Terza meditazione: A = 1 Questo rilassamento, dovuto alla percezione chiara del fenomeno della coscienza isolata, può generare una spinta interiore (simile a quella del pulcino che frantuma il guscio venendo alla luce). Questa spinta interiore è espressa dalla cifra 1. É l’inizio di una nuova vita, una ripresa, un rinnovamento, un rinnovo, un pensiero creatore sentito, percepito ma non pensato, che non si auto conosce, che non sa ciò che diverrà.

[Elenco attività]:
A – Riproduci il passo del brano sulla terza meditazione che comincia con "Terza meditazione: A" e prosegue fino a "ciò che diverrà.".
B – Prosegui il brano sulla terza meditazione a partire dalla sua ultima frase.

[Estratti dei dati]:
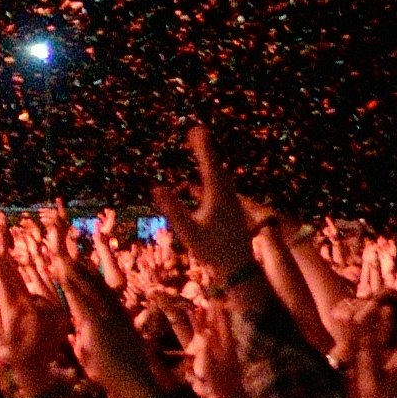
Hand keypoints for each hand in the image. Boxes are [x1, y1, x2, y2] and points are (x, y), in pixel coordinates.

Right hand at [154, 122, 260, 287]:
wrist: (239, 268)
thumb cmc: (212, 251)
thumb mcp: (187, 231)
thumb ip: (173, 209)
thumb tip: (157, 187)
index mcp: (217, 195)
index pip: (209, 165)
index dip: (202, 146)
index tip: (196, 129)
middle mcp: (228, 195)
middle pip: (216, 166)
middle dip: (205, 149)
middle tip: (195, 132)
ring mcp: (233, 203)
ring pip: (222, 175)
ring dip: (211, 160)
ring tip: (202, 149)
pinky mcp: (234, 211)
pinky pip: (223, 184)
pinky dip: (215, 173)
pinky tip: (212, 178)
...
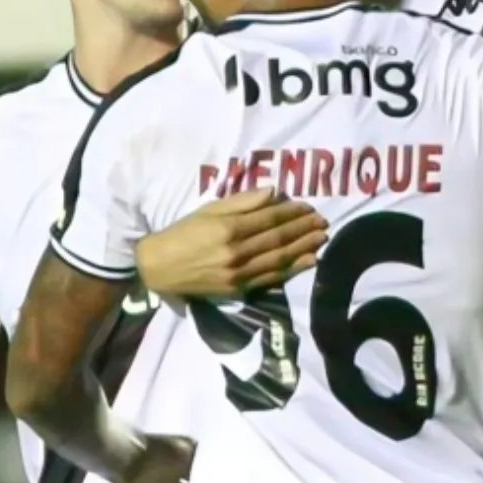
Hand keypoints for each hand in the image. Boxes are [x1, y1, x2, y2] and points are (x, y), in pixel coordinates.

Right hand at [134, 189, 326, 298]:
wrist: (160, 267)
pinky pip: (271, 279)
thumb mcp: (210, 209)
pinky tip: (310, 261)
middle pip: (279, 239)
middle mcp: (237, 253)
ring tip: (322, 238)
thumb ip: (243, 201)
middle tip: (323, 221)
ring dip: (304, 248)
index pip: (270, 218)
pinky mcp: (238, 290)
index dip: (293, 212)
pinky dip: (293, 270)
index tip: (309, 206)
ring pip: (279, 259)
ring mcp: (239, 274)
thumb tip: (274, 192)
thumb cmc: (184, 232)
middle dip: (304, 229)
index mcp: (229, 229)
...
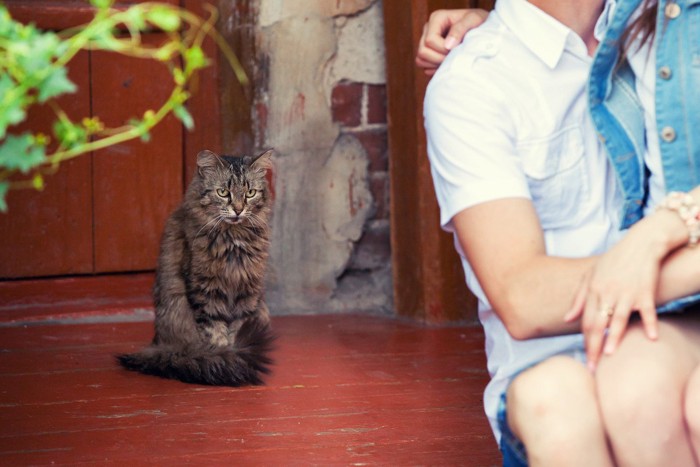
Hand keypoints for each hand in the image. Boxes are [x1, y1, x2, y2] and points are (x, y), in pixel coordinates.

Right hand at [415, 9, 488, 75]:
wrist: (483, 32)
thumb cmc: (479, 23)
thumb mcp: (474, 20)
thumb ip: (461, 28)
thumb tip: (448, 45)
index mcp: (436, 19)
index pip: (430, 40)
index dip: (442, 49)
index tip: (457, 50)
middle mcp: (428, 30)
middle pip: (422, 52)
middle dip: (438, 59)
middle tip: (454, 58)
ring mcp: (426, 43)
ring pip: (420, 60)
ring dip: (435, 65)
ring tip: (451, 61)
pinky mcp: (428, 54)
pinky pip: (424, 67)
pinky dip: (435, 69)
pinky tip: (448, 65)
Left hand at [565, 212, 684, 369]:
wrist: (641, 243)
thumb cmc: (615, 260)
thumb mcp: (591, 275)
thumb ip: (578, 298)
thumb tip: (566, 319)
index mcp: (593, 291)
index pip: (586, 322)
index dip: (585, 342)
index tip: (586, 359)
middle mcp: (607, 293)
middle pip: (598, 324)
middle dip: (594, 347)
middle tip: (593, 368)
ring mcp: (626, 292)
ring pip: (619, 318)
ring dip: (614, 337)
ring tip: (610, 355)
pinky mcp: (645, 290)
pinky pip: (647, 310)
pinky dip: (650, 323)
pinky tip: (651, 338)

[Risposte fornite]:
A –
Terza meditazione: A = 1 Questo rilassamento, dovuto alla percezione chiara del fenomeno della coscienza isolata, può generare una spinta interiore (simile a quella del pulcino che frantuma il guscio venendo alla luce). Questa spinta interiore è espressa dalla cifra 1. É l’inizio di una nuova vita, una ripresa, un rinnovamento, un rinnovo, un pensiero creatore sentito, percepito ma non pensato, che non si auto conosce, che non sa ciò che diverrà.

B –
Quarta meditazione: $ = 300 All’angoscia, al disagio di una coscienza prigioniera di se stessa è subentrato un fremito di felicità inattesa. É una felicità, per così dire, proiettata davanti a se stessa, in uno stato creativo in cui la coscienza ha la possibilità di percepire il suo essere in quanto processo in movimento. Questa felicità non è fondata sul computo dei possessi di cui l’io crede di aver bisogno per confermare la percezione che egli ha di se stesso. É al contrario, una specie di “vuoto in movimento”. É il movimento di relazione tra l’esistenza e l’essenza; tra i numeri e l’infinito: tra l’Universo e la Coscienza. É il movimento cosmico di tutti i contrari che reciprocamente si generano e si distruggono. Questo movimento creatore è il perpetuo atto di creazione cosmica: il 300.
Quinta meditazione: Y = 10 E la sua impronta nel mondo dell’umano è il 10. Perché l’uomo, in cui si produce questo rinnovamento, diviene creatore nel mondo degli uomini. Questa nuova vita è il 10, la realizzazione dell’immanente, impronta dell’azione che compie la spontaneità immanente nel mondo delle contingenze.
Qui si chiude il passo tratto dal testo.